I Love God

Friday, June 1, 2007

’Tango’ a dance of love, family, religion

What it means to be a Jew in modern-day Europe after decades of liberalism and intermarriage is the subject of "The Rashevski Tango," a 2003 coproduction and another real find by speciality distributor Menemsha Films ("The Ritchie Boys").
Dolfo Rashevski (Natan Cogan), the film’s irreligious patriarch and death camp survivor, returns to Belgium from Israel where he burped in his rabbi brother’s face as a gesture of disdain. The family is grieving after the death of its matriarch Rosa (Laurence Masliah), Dolfo’s sister-in-law.
She was the family tango enthusiast and linchpin. Family friend Antoine (Hippolyte Giradot), meanwhile, wishes to court the vivacious Nina (Tania Garbaski), Rosa’s granddaughter.
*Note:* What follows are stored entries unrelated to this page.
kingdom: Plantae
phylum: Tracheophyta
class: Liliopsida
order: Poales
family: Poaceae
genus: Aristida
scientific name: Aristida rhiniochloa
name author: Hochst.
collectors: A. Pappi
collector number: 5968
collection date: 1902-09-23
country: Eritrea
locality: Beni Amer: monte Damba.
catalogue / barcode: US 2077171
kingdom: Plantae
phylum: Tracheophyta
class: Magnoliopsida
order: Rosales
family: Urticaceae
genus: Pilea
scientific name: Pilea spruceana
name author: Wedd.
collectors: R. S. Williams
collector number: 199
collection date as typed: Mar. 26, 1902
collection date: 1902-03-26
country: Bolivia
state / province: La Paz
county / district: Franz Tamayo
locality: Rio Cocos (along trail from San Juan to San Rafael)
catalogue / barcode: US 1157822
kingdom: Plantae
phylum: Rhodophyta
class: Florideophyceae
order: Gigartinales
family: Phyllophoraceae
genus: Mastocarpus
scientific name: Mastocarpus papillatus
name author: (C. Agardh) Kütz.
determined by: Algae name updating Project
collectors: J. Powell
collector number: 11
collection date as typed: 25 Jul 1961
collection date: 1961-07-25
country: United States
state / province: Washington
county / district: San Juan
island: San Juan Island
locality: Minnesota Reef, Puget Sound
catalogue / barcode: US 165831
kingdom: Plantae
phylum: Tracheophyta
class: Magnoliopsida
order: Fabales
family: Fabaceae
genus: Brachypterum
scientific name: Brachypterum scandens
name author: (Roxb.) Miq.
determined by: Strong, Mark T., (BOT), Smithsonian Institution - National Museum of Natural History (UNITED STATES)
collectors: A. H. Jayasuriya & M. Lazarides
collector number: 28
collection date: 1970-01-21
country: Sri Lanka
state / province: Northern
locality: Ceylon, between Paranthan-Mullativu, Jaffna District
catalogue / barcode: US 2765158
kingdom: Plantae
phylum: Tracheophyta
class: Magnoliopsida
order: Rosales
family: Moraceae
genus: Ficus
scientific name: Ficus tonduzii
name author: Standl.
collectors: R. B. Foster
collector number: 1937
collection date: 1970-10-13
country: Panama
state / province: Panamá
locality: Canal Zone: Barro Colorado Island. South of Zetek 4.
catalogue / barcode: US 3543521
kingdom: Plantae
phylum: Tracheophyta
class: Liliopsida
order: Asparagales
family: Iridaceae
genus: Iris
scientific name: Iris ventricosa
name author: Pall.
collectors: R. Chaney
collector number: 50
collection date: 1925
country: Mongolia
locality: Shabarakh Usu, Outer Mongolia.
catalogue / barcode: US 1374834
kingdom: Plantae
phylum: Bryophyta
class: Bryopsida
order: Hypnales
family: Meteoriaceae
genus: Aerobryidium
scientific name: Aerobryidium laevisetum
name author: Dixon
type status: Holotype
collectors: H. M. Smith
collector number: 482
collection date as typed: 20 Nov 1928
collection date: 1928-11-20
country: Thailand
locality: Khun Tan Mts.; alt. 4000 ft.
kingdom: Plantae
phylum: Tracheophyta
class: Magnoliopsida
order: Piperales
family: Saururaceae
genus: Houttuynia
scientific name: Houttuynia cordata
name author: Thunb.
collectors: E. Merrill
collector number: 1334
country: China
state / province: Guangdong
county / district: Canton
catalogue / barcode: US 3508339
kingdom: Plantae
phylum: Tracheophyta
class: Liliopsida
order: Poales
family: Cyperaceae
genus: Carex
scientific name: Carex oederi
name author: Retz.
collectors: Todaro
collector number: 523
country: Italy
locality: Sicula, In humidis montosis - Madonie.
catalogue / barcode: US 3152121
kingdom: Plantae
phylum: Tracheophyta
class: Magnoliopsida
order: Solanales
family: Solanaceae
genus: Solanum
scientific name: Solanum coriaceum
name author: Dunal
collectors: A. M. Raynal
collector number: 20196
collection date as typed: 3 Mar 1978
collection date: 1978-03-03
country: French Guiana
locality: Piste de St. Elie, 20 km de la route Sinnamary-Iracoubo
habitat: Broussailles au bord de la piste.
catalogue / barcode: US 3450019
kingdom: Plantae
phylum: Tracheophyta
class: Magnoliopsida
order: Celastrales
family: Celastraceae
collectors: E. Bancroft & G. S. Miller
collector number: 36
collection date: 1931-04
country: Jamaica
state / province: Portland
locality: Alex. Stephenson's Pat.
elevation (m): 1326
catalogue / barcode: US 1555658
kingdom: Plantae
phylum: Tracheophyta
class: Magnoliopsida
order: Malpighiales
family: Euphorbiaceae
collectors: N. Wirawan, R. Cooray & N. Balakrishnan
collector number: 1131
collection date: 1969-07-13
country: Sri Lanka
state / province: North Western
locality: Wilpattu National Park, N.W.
But Nina wishes to marry a fellow Jew. Antoine offers to convert, but as a rabbi points out, he would then be more Jewish than Nina since her mother Isabelle (Ludmila Mikael) is not a Jew. The radiant Isabelle, it is true, has never felt completely accepted by the Jewish family into which she married, even though her husband Simon (Michel Jonasz), a merchant who has Wagner’s "Ride of the Valkyries" as his ringtone, is a virtual atheist who wouldn’t know a kaddish from a radish.
Meanwhile, Ric Rashevski (Rudi Rosenberg), who served in the Israeli army, proposes to the beautiful Khadija (Selma Kouchy), a Belgian of Arab descent. She has refused Ric, for now.
As all of this should demonstrate, it’s often hard to know who is a Jew and who is not. As someone points out, some survivors of the camps gave up on religion afterward, while others embraced Judaism even more fervently. Religion is a tricky subject, but it is handled with subtlety, charm and, in final scenes, real elegiac power by director/co-writer Sam Garbarski and his first-rate cast. Don’t sit this "Tango" out.